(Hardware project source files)
━━━━━━━━━━━━━━━━
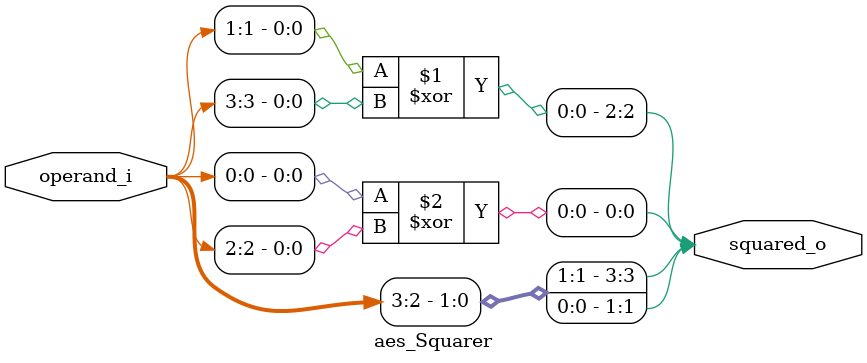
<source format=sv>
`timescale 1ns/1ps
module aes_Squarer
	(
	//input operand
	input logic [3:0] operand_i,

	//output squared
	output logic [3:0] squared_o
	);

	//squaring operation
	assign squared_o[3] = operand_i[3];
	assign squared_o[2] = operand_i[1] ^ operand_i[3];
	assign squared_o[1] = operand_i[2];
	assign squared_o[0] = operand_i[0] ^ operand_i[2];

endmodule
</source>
━━━━━━━━━━━━━━━━
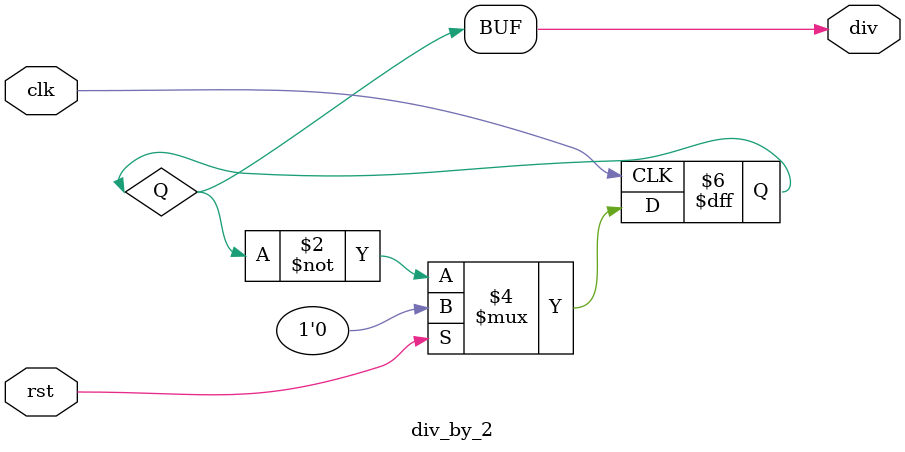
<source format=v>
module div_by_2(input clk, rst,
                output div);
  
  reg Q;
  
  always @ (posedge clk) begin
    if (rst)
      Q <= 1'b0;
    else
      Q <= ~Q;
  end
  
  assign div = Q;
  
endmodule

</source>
━━━━━━━━━━━━━━━━
**Your goal**. Throughout the records above, find the lines in which the word "assign" appears and return them.

**Result for this exercise**.
	assign squared_o[3] = operand_i[3];
	assign squared_o[2] = operand_i[1] ^ operand_i[3];
	assign squared_o[1] = operand_i[2];
	assign squared_o[0] = operand_i[0] ^ operand_i[2];
  assign div = Q;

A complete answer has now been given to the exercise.